Preprint Finds LLM Watermarks Can Be Undermined by Supply-Chain PRNG Tampering

A new arXiv preprint says widely studied methods for watermarking AI-generated text can be undermined by tampering with the pseudo-random number generator, or PRNG, in the inference supply chain. According to the authors, the attack can preserve text quality, avoid content-based detectors and even make the watermark signal appear stronger rather than weaker.

That matters because watermarking is one of the main ideas for attributing text to large language models. In these systems, a model’s word choices are nudged in a statistically detectable way so later tools can flag the output as likely machine-generated. The new paper argues that this approach depends on a hidden assumption: that the randomness source used during generation can be trusted.

The paper, “Blind PRNG Hijacking: An Undetectable Integrity-Preserving Attack Against LLM Watermarking,” was posted to arXiv on May 27 as arXiv:2605.28632v1. Its authors are Ziyang You, Huilong He, Xiaoke Yang and Xuxing Lu. The arXiv record says the manuscript was prepared for submission to IEEE Transactions on Information Forensics and Security, or IEEE TIFS.

The work focuses on cryptographic watermarking schemes for AI text, which the authors describe as a leading method for tracing text back to large language models. They say existing approaches including KGW, Unigram and DiPMark rely on a trustworthy PRNG. In simple terms, the PRNG helps decide which token choices fall into a preferred “green list” during generation, creating the statistical pattern a detector later looks for.

The authors’ attack, called SeedHijack, targets that randomness source instead of the text itself. In the abstract, they describe it as the first supply-chain attack on LLM watermarking that is at once blind, integrity-preserving and orthogonal to detection. “Blind,” the abstract says, means “requiring no knowledge of the watermark key, detector, or model logits.” Rather than changing model weights, editing prompts or rewriting output, the attack works by replacing the PRNG in the inference layer and biasing green-list selection. The abstract says this can happen “without altering output tokens or degrading text quality.”

In the authors’ reported tests, the attack was evaluated across three watermarking schemes and three open-source LLMs. The abstract says it triggered “0/6 state-of-the-art content-side statistical detectors” while increasing the watermark z-score — a statistical measure of watermark strength — by as much as 2.42 times.
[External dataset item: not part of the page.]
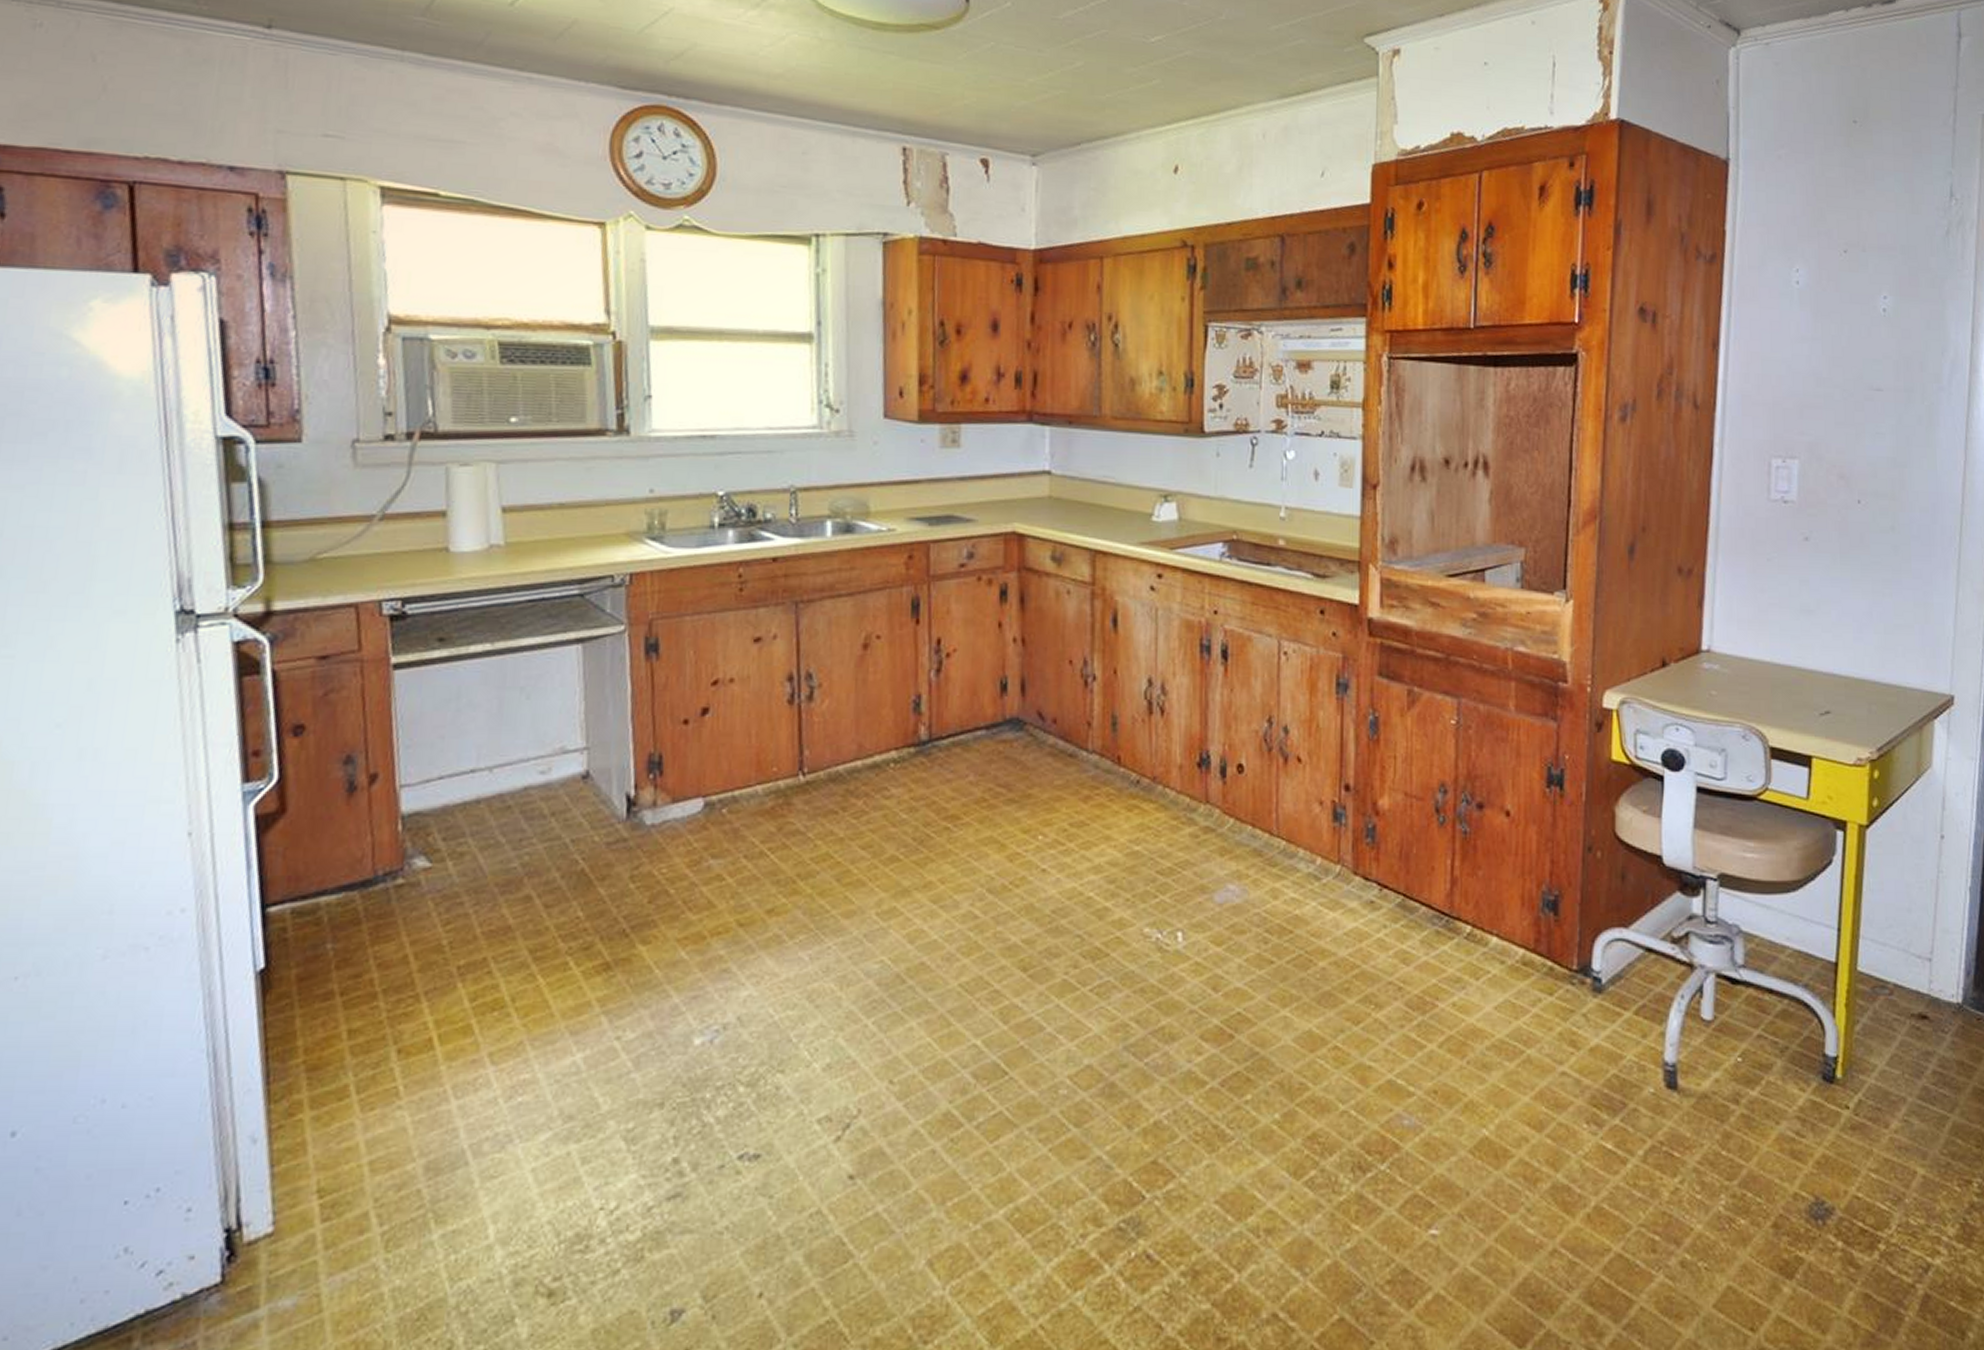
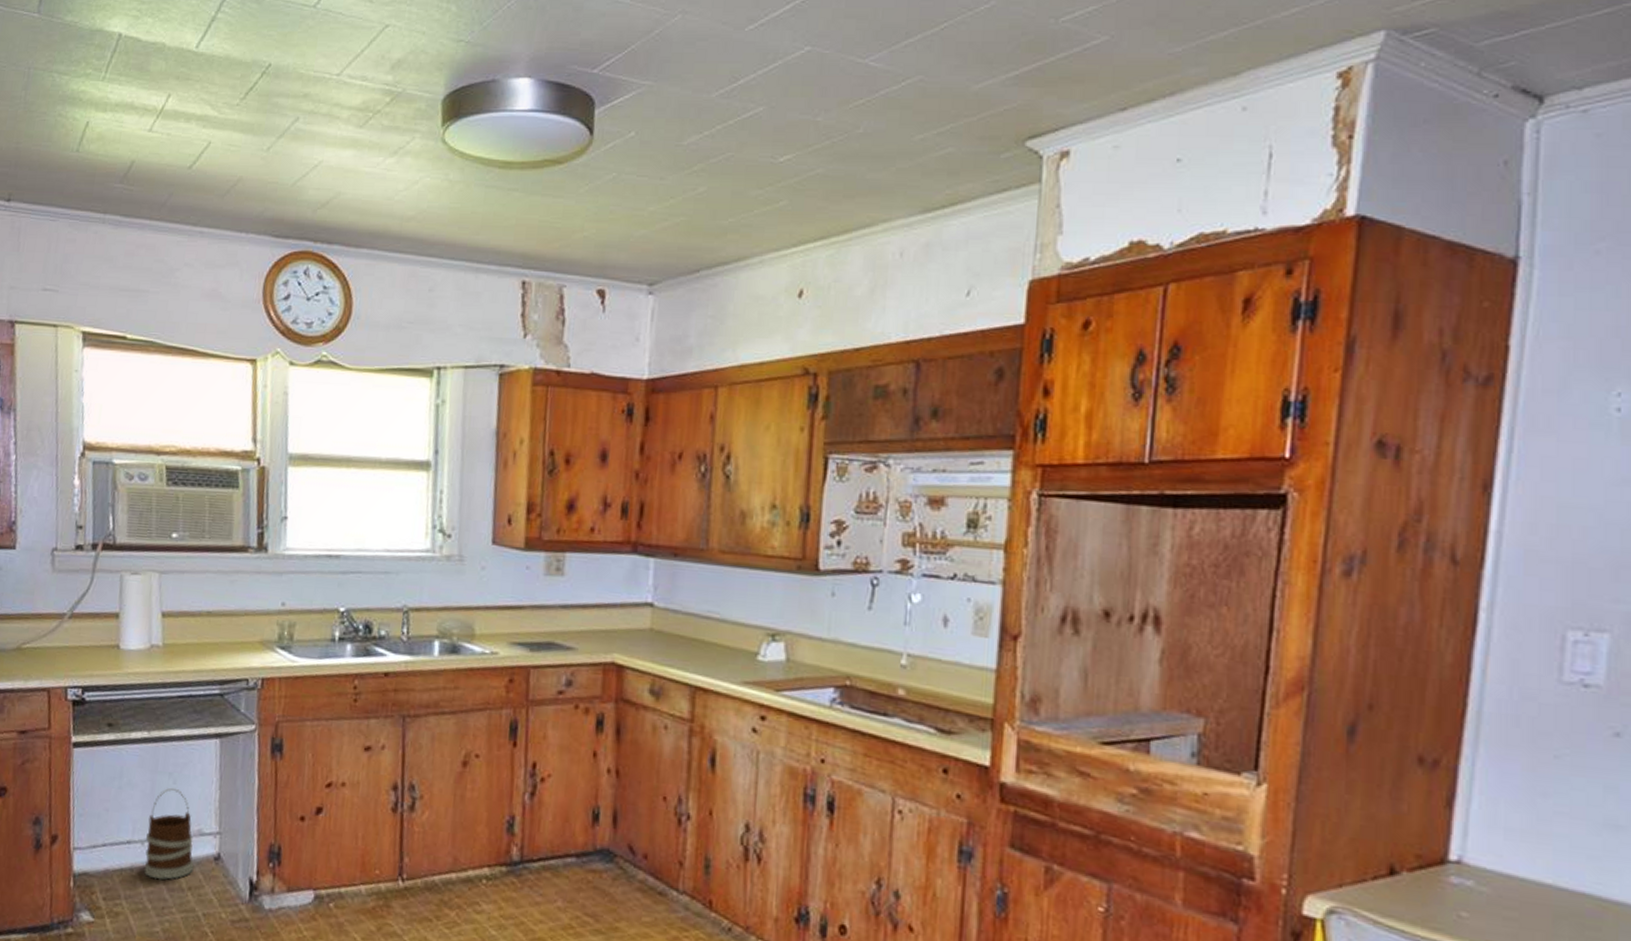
wooden bucket: none [495,703,557,809] -> present [144,787,194,880]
If borne out, that would mean a compromised randomness source could make outputs look more convincingly watermarked even as standard content-side checks fail to spot the interference.

The paper also points to a possible defense. According to the authors, using a quantum random number generator, or QRNG, fully neutralized the attack while preserving normal watermarking utility. The broader security idea is familiar beyond AI watermarking: defenses that assume trustworthy randomness can break down if the random source is weak or subverted.

For now, though, the claims come from a preprint, not a peer-reviewed paper. No independent reproduction, vendor response, coordinated disclosure notice or security advisory tied to the work was identified at the time of review. The paper does not claim to name a compromised company, framework or commercial model, and its results should be understood as the authors’ account of a potential weakness in current watermarking assumptions.